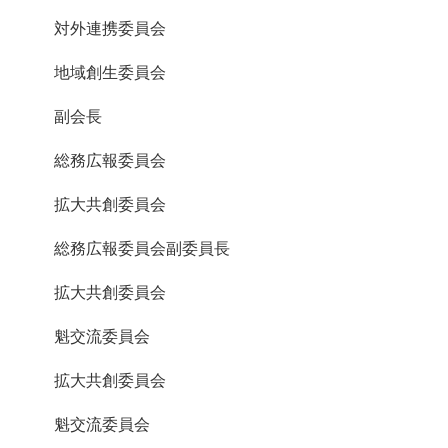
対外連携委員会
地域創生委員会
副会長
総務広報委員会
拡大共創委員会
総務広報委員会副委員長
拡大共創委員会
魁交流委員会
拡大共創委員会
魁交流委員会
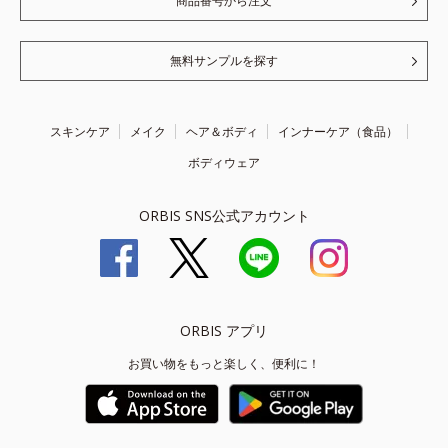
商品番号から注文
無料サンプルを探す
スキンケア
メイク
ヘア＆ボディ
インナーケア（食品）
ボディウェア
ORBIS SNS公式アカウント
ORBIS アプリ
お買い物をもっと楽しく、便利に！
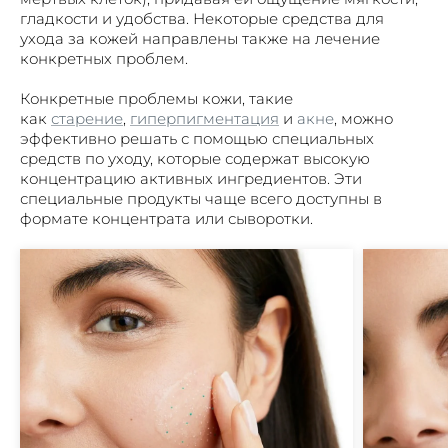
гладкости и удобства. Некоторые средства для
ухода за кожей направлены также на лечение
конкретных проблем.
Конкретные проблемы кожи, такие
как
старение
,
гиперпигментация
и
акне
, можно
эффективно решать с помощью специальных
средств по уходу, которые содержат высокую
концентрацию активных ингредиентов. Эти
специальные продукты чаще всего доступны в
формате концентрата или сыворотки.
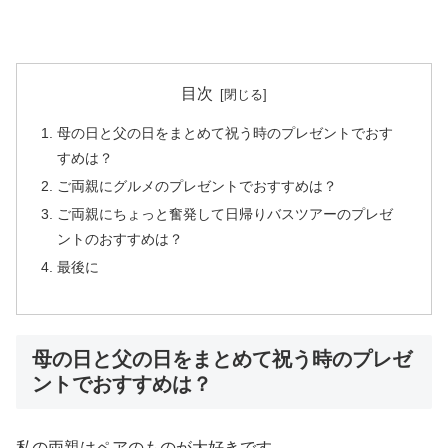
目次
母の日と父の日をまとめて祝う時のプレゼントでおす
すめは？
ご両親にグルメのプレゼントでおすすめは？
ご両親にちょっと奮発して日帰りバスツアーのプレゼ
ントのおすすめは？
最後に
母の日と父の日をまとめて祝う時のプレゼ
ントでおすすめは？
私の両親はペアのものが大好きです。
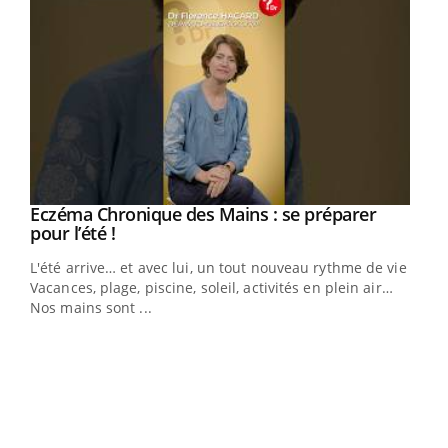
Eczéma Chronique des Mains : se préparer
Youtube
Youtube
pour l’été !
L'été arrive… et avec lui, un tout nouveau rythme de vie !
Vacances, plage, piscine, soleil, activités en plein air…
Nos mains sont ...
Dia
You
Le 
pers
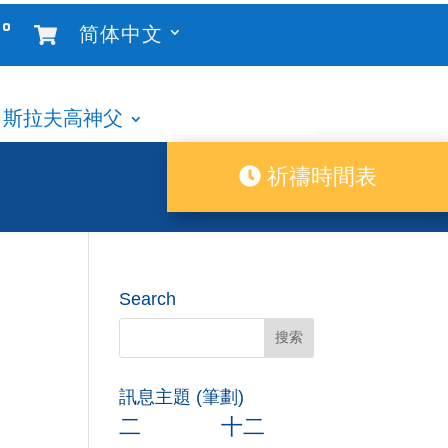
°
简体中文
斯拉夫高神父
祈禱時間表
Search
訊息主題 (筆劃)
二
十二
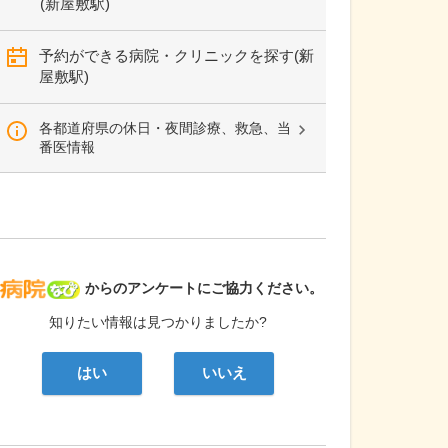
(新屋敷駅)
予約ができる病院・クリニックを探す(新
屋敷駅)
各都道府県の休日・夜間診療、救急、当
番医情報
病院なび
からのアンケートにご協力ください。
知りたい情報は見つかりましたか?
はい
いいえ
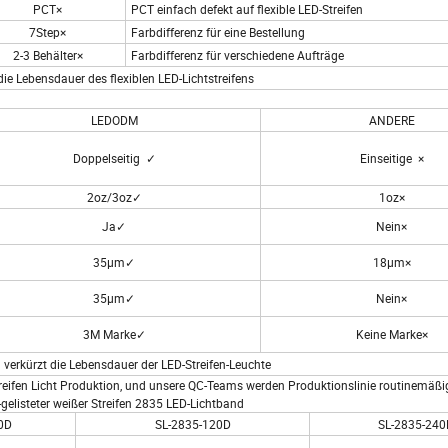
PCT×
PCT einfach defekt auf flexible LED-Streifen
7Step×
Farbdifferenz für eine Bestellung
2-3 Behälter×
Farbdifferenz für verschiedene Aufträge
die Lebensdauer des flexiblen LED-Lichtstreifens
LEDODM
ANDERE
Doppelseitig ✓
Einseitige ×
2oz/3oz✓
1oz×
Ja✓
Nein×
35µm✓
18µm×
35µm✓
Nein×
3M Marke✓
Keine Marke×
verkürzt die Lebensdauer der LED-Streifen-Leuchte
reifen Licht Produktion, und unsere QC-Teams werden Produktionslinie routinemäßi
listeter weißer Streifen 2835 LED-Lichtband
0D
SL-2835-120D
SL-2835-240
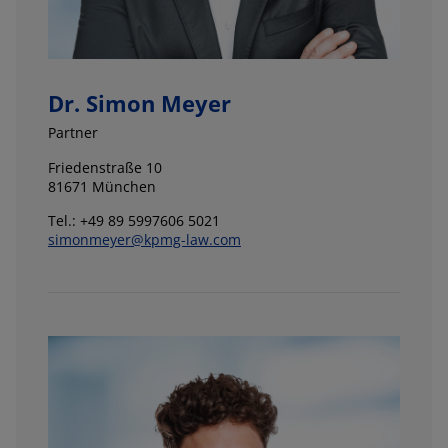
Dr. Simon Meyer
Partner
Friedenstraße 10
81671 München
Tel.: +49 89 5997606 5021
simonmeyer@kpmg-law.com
--------------------------------
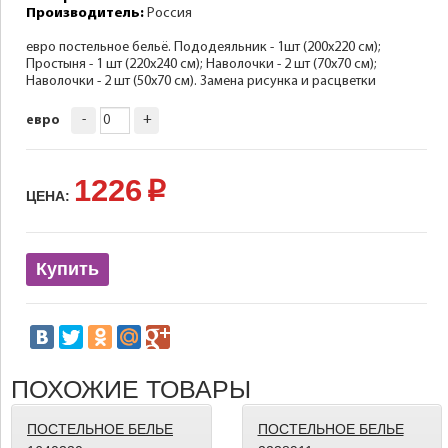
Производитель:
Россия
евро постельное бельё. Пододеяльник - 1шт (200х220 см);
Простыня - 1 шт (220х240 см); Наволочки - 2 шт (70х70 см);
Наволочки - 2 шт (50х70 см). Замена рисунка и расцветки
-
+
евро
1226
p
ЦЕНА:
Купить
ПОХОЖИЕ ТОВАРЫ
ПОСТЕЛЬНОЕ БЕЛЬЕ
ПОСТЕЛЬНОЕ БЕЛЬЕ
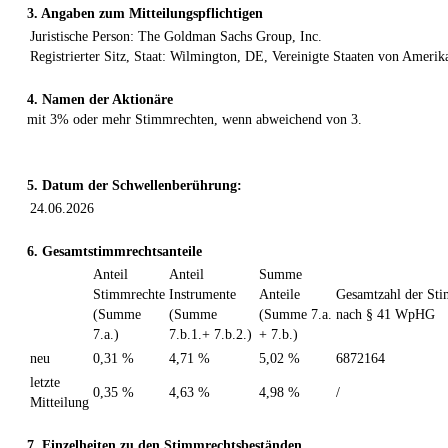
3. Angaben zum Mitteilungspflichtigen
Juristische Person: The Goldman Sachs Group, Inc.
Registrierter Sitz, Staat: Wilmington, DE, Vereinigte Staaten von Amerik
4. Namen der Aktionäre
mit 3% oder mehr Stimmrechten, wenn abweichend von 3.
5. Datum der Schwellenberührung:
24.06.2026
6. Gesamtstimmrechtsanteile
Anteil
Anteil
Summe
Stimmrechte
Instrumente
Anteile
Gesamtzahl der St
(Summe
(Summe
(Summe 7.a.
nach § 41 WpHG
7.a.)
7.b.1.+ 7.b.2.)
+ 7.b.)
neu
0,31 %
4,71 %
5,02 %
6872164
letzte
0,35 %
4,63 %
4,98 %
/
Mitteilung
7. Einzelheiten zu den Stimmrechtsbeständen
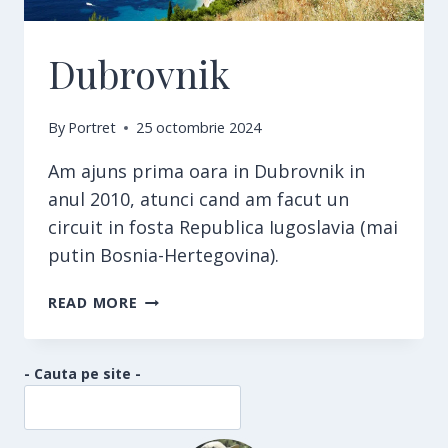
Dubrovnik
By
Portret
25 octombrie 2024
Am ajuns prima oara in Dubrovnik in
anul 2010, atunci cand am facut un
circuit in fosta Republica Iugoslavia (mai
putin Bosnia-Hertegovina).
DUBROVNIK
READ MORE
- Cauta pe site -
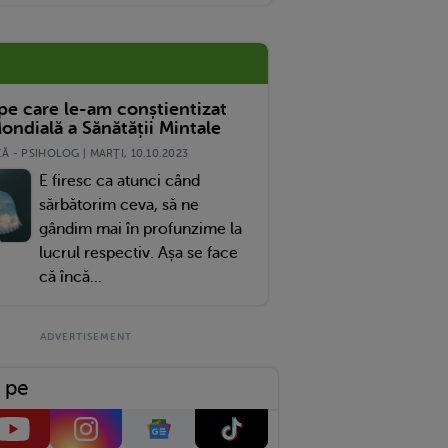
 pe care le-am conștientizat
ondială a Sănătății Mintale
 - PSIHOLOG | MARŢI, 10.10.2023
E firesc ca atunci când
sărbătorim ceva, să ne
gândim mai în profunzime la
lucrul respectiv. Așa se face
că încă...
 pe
--------------------------------
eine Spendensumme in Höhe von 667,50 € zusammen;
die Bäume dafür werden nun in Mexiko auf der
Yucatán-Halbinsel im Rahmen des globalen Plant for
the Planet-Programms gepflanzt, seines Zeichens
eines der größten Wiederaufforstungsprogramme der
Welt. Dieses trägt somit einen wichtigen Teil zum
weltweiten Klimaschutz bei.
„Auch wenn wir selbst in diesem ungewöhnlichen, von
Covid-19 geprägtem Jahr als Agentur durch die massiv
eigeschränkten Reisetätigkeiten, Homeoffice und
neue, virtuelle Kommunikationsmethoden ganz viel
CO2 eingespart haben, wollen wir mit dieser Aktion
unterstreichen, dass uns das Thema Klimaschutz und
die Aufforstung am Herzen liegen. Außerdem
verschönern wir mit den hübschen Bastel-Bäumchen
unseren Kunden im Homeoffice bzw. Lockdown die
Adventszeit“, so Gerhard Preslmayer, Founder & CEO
--------------------------------
▶ WORK ORDER:
Rewrite the lines above, everything from the line containing "гладкости и удобства. Некоторые средства для" down to the line containing "SL-2835-240", with "Farbdifferenz" changed to "Farbabweichung" and nothing else altered. Leave the pictures out.

▶ RESPONSE TO THIS TASK:
гладкости и удобства. Некоторые средства для
ухода за кожей направлены также на лечение
конкретных проблем.
Конкретные проблемы кожи, такие
как
старение
,
гиперпигментация
и
акне
, можно
эффективно решать с помощью специальных
средств по уходу, которые содержат высокую
концентрацию активных ингредиентов. Эти
специальные продукты чаще всего доступны в
формате концентрата или сыворотки.
目次
母の日と父の日をまとめて祝う時のプレゼントでおす
すめは？
ご両親にグルメのプレゼントでおすすめは？
ご両親にちょっと奮発して日帰りバスツアーのプレゼ
ントのおすすめは？
最後に
母の日と父の日をまとめて祝う時のプレゼ
ントでおすすめは？
私の両親はペアのものが大好きです。
Eczéma Chronique des Mains : se préparer
Youtube
Youtube
pour l’été !
L'été arrive… et avec lui, un tout nouveau rythme de vie !
Vacances, plage, piscine, soleil, activités en plein air…
Nos mains sont ...
Dia
You
Le 
pers
°
简体中文
斯拉夫高神父
祈禱時間表
Search
訊息主題 (筆劃)
二
十二
(新屋敷駅)
予約ができる病院・クリニックを探す(新
屋敷駅)
各都道府県の休日・夜間診療、救急、当
番医情報
病院なび
からのアンケートにご協力ください。
知りたい情報は見つかりましたか?
はい
いいえ
PCT×
PCT einfach defekt auf flexible LED-Streifen
7Step×
Farbabweichung für eine Bestellung
2-3 Behälter×
Farbabweichung für verschiedene Aufträge
die Lebensdauer des flexiblen LED-Lichtstreifens
LEDODM
ANDERE
Doppelseitig ✓
Einseitige ×
2oz/3oz✓
1oz×
Ja✓
Nein×
35µm✓
18µm×
35µm✓
Nein×
3M Marke✓
Keine Marke×
verkürzt die Lebensdauer der LED-Streifen-Leuchte
reifen Licht Produktion, und unsere QC-Teams werden Produktionslinie routinemäßi
listeter weißer Streifen 2835 LED-Lichtband
0D
SL-2835-120D
SL-2835-240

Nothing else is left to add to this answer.